It’s not often a player gets to beat his coach.
But when Michigan senior Lion Kim qualified for the Masters by winning the US Amatuer Public Links Tournament in July, he did just that — kind of.
Kim was permitted to play in the Public Links Tournament since he doesn’t belong to a private golf club — a requirement for anyone who competes in the tournament.
Since Michigan coach Andrew Sapp, who played at North Carolina, belongs to a private club, he has tried for years to qualify for the Masters by winning the US Amateur — a tournament similar to the Public Links and one in which the winner gets an invitation to the Masters.
“I don’t anticipate that I will ever get to play in The Masters,” Sapp said. “But everybody’s got a dream.”
This year, Sapp failed to get past the local qualifier to play in the national tournament. Kim also failed to qualify for the US Amateur, but he had the luxury of playing in the Public Links Tournament as well.
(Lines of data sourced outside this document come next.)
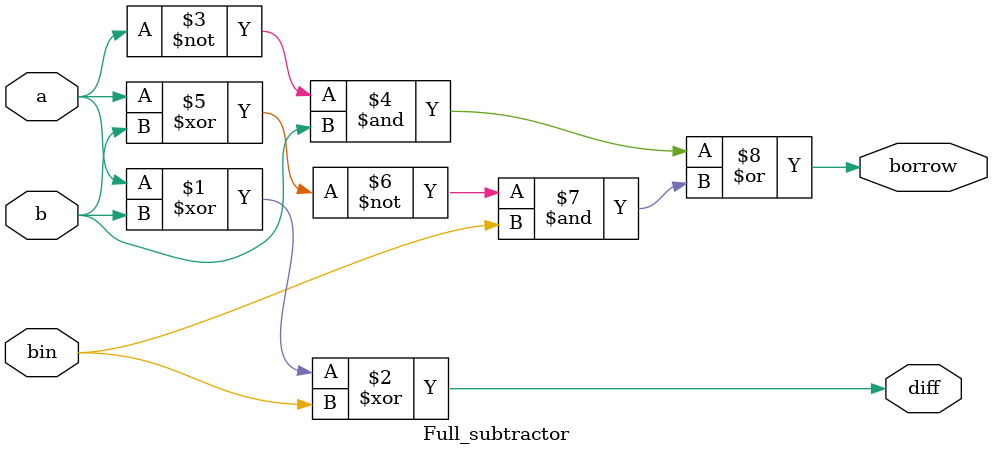
<source format=v>
module Full_subtractor (
    input  wire a, b, bin,       // Inputs
    output wire diff, borrow     // Outputs
);

    // Logic equations
    assign diff   = a ^ b ^ bin;                  // Difference
    assign borrow = (~a & b) | (~(a ^ b) & bin);  // Borrow logic

endmodule



</source>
And it’d be safe to say Kim took advantage of that luxury. But both Kim and Sapp insist there was no internal competition that went on between the two as they attempted to qualify for the world’s most prestigious golf tournament.
In fact, every player on the Michigan team played in a local qualifier for the US Amateur this past summer.
“I’m not expected to (win the Amateur),” Sapp said. “He has higher expectations than I do. I spend more time walking around the golf course watching people play than I do swinging it and hitting the ball.”
And though Kim now has the chance to live out his coach’s and nearly every golfer’s dream, he still has plenty of respect for Sapp’s game.
“He’s a great player, to tell you the truth,” Kim said. “He’s got a lot of game, but he just doesn’t practice as much as we do. It’s not like he should be ashamed for not qualifying (for the Masters). I wouldn’t be ashamed if I didn’t qualify either — it’s just I got real fortunate to win one of the biggest tournaments over the summer.”
IN GOOD COMPANY: Kim will have plenty of support in Augusta. In fact, his good luck charms will be with him the whole time he’s there.
“My parents are my lucky charms,” Kim said. “It’s going to give me confidence and definitely make me feel comfortable knowing they’re out there.”
Kim will have ample time to spend with his parents, Yong and Hyun Kim, as the Kim family will be driving down to Augusta together.
Kim’s brother will also be in attendance, as will former teammates, high school friends, and coaches — including Sapp, who will be there for the entire week.
A REAL LIFE PICTURE: Kim has a picture in his room of him and PGA golfer KJ Choi, when Kim met Choi as a spectator at the 2002 Bay Hill Invitational.
“He probably doesn’t remember that,” Kim joked.
But on Monday, Kim hopes to be practicing with Choi.
Kim said his instructor, Brian Mogg, contacted Choi’s agent, who said Choi would enjoy practicing with Kim in Augusta.
“(Choi’s agent) told KJ about doing a practice round with me, and he was very happy about it,” Kim said. “He said, ‘For sure, we’ll do it.’”
COACH’S DREAM? Sapp said he’s never been to the Masters because he wanted to have a good reason to go.
As if Kim wasn’t a good enough reason, one of Sapp’s former players from his coaching days at North Carolina will be there, too.
“I’ve got another former player (at the Masters this year),” Sapp said. “Mark Wilson, who’s won twice on tour this year and is actually leading the money list currently, will be there.”
It will be Wilson’s first Masters trip as well.